■ **Work instructions**:
[a] In the forum post about RSA decryption, which padding is the default for OpenSSL RSA?
[b] Reproduce everything in the RSA forum post from "Using code from" down to "encrypted openssl ciphertext.".

··· Document section

3
votes

This is a duplicate of an unanswered question here: Using an RSA Public Key to decrypt a string that was encrypted using RSA Private Key

You can see the author found a solution using some code from here: http://www.codeproject.com/KB/security/PrivateEncryption.aspx

Using code from that link looks very promising. The only thing missing is the padding. I typically use PKCS1.5 padding which is the default for OpenSSL RSA.

I know the answer to this question is very close. I know the only thing holding back decryption is the pkcs1.5 padding on the encrypted openssl ciphertext.

I was surprised to see how little information is out there on this subject because there are many situations where you would need a server to encrypt something, sign something, etc, and have a client application verify, decrypt, etc with the public key.

I also extensively tried using the RSACryptoServiceProvider to verify hash's resulting from the encryption using OpenSSL. For example, I would do a private key encryption using a SHA256 hash of the plaintext, then try to do a RSACryptoServiceProvider verify on that signature, and it does not work. I think the way MS does this is non standard and there are perhaps special customization at work with that.

So, the alternative is this question, which is simply taking private key encrypted ciphertext and using C# to decrypt it, thus, verifying it's authenticity. Hashes can be incorporated to make a simple signature verification system for data objects signed by the server and verified on the client.

······
··· Dataset extract

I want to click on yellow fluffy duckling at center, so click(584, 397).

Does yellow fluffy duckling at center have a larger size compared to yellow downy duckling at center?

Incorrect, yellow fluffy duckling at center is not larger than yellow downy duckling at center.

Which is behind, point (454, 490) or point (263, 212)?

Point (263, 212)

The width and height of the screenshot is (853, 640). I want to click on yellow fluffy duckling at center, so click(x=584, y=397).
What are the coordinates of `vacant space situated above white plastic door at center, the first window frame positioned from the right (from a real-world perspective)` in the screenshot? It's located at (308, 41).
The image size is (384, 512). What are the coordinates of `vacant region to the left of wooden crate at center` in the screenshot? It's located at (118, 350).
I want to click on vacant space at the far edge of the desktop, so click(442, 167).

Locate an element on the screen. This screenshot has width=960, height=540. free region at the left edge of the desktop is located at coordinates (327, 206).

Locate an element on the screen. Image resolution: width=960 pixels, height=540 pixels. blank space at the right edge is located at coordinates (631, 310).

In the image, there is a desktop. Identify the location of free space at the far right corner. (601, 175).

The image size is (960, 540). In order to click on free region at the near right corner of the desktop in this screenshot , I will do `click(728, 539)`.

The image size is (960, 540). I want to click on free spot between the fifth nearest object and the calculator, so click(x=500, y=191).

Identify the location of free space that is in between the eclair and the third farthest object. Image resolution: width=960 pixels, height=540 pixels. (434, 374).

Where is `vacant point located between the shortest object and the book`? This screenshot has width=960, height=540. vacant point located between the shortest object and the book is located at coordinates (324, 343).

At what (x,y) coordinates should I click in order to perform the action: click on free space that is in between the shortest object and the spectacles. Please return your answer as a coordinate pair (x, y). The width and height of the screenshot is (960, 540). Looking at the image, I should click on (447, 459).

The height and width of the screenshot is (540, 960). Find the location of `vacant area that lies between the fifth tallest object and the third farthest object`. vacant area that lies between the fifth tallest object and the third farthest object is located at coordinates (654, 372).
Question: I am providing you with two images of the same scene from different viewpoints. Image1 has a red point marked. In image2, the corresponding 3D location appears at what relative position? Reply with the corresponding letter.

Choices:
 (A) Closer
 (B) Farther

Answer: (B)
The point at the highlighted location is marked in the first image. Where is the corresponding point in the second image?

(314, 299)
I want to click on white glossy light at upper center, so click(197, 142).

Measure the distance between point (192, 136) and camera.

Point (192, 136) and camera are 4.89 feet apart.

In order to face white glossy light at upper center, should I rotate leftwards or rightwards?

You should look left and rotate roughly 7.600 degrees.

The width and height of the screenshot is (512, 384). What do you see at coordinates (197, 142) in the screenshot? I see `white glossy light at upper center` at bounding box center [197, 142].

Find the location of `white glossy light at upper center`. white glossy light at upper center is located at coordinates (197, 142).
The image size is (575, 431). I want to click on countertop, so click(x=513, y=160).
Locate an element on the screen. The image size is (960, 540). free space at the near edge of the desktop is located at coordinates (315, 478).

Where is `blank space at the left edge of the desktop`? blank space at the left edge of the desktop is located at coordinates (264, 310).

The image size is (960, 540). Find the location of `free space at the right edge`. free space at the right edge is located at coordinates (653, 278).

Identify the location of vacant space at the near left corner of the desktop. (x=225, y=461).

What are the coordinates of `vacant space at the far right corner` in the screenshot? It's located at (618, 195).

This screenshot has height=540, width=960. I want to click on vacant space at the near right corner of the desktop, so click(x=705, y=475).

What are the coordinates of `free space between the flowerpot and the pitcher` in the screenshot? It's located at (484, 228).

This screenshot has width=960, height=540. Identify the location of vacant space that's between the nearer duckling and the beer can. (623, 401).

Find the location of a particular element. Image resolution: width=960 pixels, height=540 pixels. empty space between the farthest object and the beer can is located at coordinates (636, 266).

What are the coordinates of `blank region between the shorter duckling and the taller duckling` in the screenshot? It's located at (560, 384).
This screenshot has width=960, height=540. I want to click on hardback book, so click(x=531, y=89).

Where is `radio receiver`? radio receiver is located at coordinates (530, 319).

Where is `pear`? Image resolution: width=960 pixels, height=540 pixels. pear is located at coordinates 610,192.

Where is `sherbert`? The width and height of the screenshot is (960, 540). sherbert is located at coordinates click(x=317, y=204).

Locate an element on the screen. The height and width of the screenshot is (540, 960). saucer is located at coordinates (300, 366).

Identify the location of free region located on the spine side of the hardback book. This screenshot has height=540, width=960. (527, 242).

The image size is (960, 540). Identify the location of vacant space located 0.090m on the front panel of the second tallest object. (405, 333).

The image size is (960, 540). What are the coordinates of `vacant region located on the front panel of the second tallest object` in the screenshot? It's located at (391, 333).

······

■ **The results**:
[a] PKCS1.5 padding

[b]
Using code from that link looks very promising. The only thing missing is the padding. I typically use PKCS1.5 padding which is the default for OpenSSL RSA.

I know the answer to this question is very close. I know the only thing holding back decryption is the pkcs1.5 padding on the encrypted openssl ciphertext.